Birds fall dead from the sky! Fish die in lakes! Chemical plants go up in flames! The apocalypse is there!
Of course the fire yesterday in the South West (Moerdijk to be precise, an industrial small town between Rotterdam and Breda) that kept the Netherlands quite worried doesn't relate to the mysterious deaths of the birds and the fish in America and Sweden, though if this would occur in the Netherlands these coming days, we at least do have an explaination for it. Because as much the authorities tell us no toxic gasses have been released during yesterday's massive fire at a huge chemical plant, the entire chemical plants has burned down and tanks have been exploded live on television, this material is somewhere, being a hazard to our health or not, they are somewhere in the sky. I'm not one quickly to shout catastrophy and will not do this now, but saying nothing has escaped? Does that mean all the chemicals are left on the ground where once was a chemical plant?

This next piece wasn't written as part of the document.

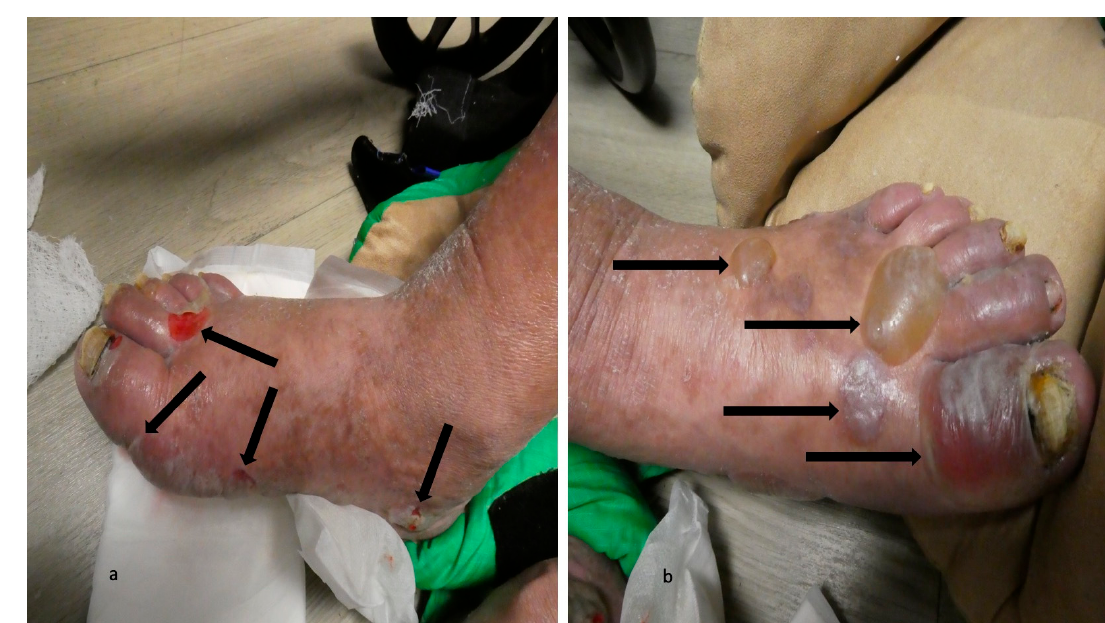
Figure 3. Dyshidrosiform bullous pemphigoid presenting as plantar blisters. Hemorrhagic and deroofed blisters (black arrows) on both the dorsal and lateral surface of the right foot ( a ) and left foot ( b ) of a 65-year-old man; some of the blisters extend to the soles. The figure and legend were originally published in Cureus under the Creative Commons (CC-BY): https://creativecommons.org/licenses/ on 11 January 2020 (Cohen PR: Dyshidrosiform bullous pemphigoid: Case reports and review. Cureus. 2020 Jan 11:12(1):e6630) and are republished with permission.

Of course this was wonderful TV. A reporter a few meters away from the fire, reporting with explosions clearly visable in the back (Hollywood must have been so jealous of that footage), saying he's allowed to stand there, the wind blows into the other directions, he does have a dry mouth and his tongue tingles, but all is safe and sound. Kaboom! As you can see, explosions still occur, people are ordered to keep their doors and windows shut. Another reporter reports from an empty street that people do keep inside. The weather reporters explain how the wind works in layers, tell us the rain which was predicted will take whatever is blown into the air down and shows us where the wind will take the remainings of the fire. Amsterdam is safe. However, a friend of this weather reporter has told him he could smell something funny all the way in Schiphol! Sidenote, Schiphol is the airport close to Amsterdam and is an AIRPORT. Kerosine anyone? Still, the whole inferno, as one newspaper called it this morning, made an impression on me. It also launched a lot of jokes, some of which I won't repeat in an open blog. And that were just my jokes!

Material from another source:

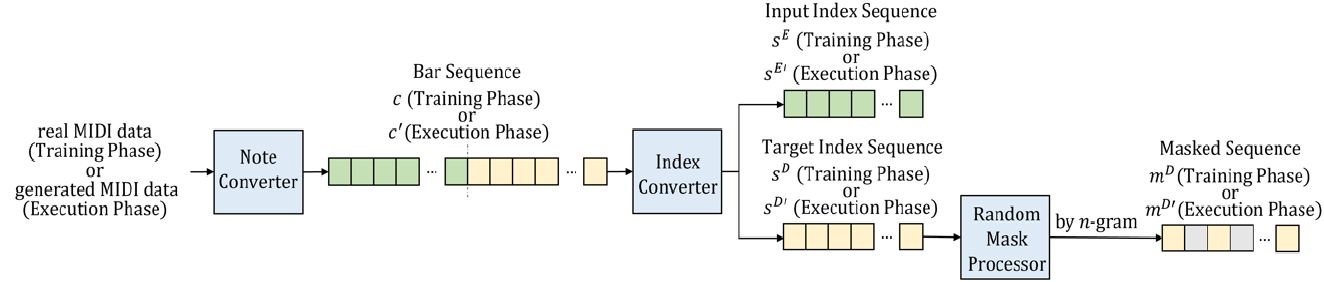
Figure 3. Preprocessor of the enhanced evaluation method, which consists of the note converter, index converter, and random mask processor.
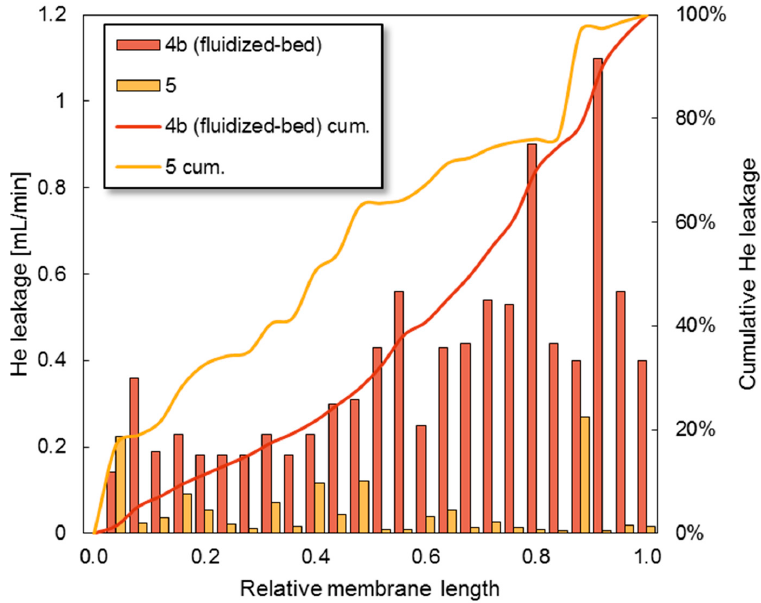
Figure 11. Helium flow rate distribution along the membrane 4b and 5.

It also raised one question. Do we remember this apocalypse in a month time? Will it make it to the year-end lists and stand-up shows? As much as we get off on all these reports of catastrophies, we forget about them just as quickly. Ask anyone over 30 and they can tell you all about Tsjernobyl. But try the same thing in 25 years with Moerdijk (where I strongly need to add that Tsjernobyl was a lot worse than what happened in Moerdijk). We have all the media feeding us with news, information and pictures, which we had a lot less of 25 years ago, but the more we know and see, the less impact it makes and how easily we forget. There's something really bitter about that and it isn't falling from the sky right now.